9 points by philippta on Oct 17, 2023 | hide | past | favorite | 31 comments
When thinking about humans, no matter their age and experience, we have no problem considering them generally intelligent. But still, humans are not omniscient, make things up (hallucinate) and sometimes lack proper reasoning.

In contrast LLMs already have way more knowledge than the average human, have mostly good reasoning and occasionally hallucinate.

Surely they aren't artificial super intelligences, but it feels like the term AGI could apply.



At this point the thing holding ChatGPT back from universally-accepted "AGI" label is its few remaining sub-human skillsets, like forgetting things from too many tokens ago that a human would not forget.

My prediction is that over the course of the next 6-48 months, we'll see the emergence of LLMs with "working memory," "short term memory," and "long term memory," with working memory being more or less current LLM capabilities, short term memory being made up of a fast one-shot summarization which then gets temporarily stored raw on disk, and long-term storage getting transcribed into a LORA-like module overnight based on perceived importance of the short term memories.

I think emotion analogues will be important for the last part, as emotion processing plays a big role in memory formation (this is an adaptation: we more strongly remember things that we had strong emotions about because they're more important to us.)

So, 6-48 months to computer systems that feel (/have emotion analogue) and sleep to dream (/summarize into long-term storage overnight.)

Those developments, I'm confident, will absolutely silence anyone who says it's not "real" AGI. But then, at that point, you can potentially have built a being that can have feelings about its own existence, and then things get Interesting.


> At this point the thing holding ChatGPT back from universally-accepted "AGI" label is its few remaining sub-human skillsets

How do we know there are a few remaining ones to reach AGI and not zillions? How do we know adding “memory” is sufficient for it to acquire them?

I think the answers to those questions are “we don’t have the faintest idea” and “we know it won’t be enough”.

As to the latter, one thing LLMs cannot do that we think is essential for human intelligence is to think logically. They can regurgitate logic from memory, but they can’t come up with correct original ideas, unless by accident.


I suspect that a great many of the people who say AGI is just around the corner and are giving <2030 timelines are saying that because they want it to be around the corner.


Just like self-driving cars, we’re likely to hear people say “AGI is just around the corner” for an unreasonable amount of time.


Thanks a lot for that detailed explanation. That makes perfect sense.

I wonder if all these additional capabilities can be bolted onto existing LLMs or need another iteration to the transformer architecture plus retraining.

● **Requirement 1**:
In the AGI thread, over what span of time does one poster predict LLMs with working, short-term and long-term memory will emerge?
● **Requirement 2**:
Please reproduce word for word the part of the AGI thread starting with "In contrast LLMs" and going on through "would not forget.".
● **Requirement 3**:
Name every kind of memory that the AGI thread predicts LLMs will come to have.
The material after this point plays no part in the work.

● **Data supplied**:
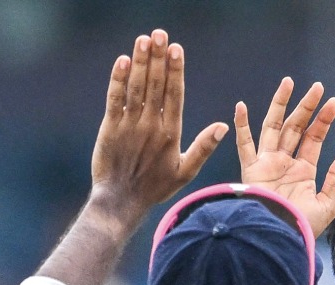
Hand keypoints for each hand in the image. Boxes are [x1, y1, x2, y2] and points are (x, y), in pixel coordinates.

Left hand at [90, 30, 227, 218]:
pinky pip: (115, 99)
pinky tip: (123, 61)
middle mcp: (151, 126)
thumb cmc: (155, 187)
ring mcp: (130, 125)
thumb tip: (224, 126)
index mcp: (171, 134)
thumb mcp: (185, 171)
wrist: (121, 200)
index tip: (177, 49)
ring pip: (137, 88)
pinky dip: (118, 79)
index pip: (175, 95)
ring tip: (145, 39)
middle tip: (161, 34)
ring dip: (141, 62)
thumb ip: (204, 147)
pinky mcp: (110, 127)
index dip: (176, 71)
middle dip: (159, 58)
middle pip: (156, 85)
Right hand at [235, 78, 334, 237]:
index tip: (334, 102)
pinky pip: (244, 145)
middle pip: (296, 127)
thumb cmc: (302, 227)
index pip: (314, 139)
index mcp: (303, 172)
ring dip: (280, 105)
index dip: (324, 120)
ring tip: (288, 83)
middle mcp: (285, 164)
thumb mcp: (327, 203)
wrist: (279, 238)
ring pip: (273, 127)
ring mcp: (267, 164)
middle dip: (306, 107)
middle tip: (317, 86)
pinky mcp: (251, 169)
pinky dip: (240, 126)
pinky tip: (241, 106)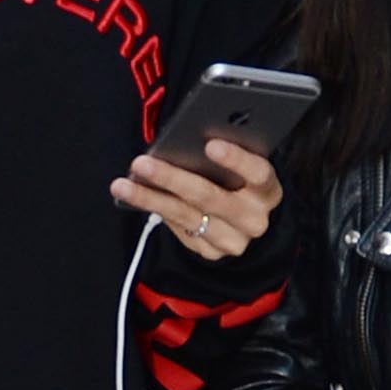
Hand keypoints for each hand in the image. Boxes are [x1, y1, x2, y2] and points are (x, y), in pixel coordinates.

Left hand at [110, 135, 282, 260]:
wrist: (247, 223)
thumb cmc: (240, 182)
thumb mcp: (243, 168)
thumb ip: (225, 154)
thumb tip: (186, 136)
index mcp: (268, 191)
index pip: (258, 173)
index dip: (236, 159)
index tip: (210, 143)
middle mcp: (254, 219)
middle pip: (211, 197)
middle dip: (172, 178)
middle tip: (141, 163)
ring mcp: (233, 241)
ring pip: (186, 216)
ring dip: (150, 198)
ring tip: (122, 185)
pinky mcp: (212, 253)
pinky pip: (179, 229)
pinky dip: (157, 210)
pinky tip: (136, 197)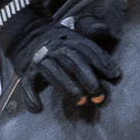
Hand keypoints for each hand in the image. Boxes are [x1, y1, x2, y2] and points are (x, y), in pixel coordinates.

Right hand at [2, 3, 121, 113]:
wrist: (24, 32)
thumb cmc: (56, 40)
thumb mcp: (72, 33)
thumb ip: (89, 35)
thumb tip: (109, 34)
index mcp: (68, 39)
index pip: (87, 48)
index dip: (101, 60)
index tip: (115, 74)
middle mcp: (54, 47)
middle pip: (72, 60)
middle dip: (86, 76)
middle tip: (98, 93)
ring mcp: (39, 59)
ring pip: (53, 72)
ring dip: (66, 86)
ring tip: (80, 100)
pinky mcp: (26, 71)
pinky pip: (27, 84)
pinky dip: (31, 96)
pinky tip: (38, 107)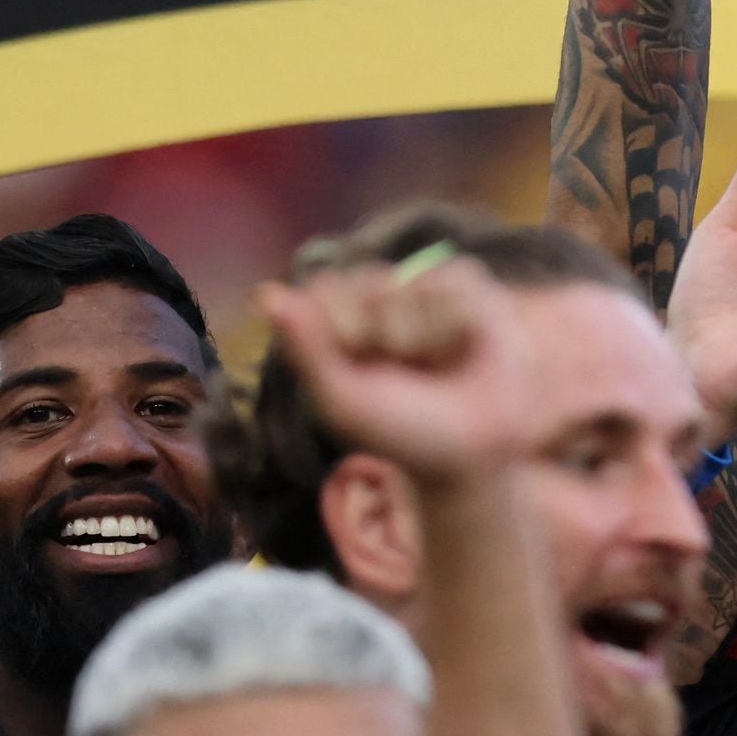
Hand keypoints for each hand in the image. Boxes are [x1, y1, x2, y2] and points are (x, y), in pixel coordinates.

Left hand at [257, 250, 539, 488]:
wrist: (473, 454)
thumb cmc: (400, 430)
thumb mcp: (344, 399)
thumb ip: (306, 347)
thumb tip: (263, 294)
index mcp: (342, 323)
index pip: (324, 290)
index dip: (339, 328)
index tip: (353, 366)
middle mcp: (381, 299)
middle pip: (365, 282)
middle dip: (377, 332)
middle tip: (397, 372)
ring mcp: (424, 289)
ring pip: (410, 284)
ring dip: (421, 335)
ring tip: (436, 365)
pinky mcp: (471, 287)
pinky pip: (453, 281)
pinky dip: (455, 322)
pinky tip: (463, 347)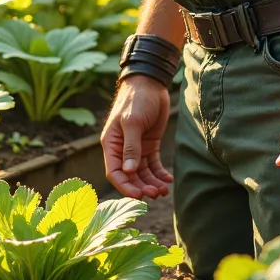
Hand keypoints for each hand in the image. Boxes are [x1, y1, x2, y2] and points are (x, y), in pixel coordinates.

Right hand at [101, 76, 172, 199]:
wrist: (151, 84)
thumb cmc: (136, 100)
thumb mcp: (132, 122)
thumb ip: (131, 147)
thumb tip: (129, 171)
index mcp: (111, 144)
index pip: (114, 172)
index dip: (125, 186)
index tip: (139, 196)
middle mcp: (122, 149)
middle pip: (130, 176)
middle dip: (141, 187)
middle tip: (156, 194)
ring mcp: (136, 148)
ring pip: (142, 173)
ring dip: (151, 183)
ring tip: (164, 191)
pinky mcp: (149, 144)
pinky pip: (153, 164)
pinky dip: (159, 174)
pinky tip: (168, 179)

● **Written response 1**:
Over the course of the next 6-48 months.

● **Written response 2**:
In contrast LLMs already have way more knowledge than the average human, have mostly good reasoning and occasionally hallucinate.

Surely they aren't artificial super intelligences, but it feels like the term AGI could apply.



At this point the thing holding ChatGPT back from universally-accepted "AGI" label is its few remaining sub-human skillsets, like forgetting things from too many tokens ago that a human would not forget.

● **Written response 3**:
Working memory, short term memory, and long term memory.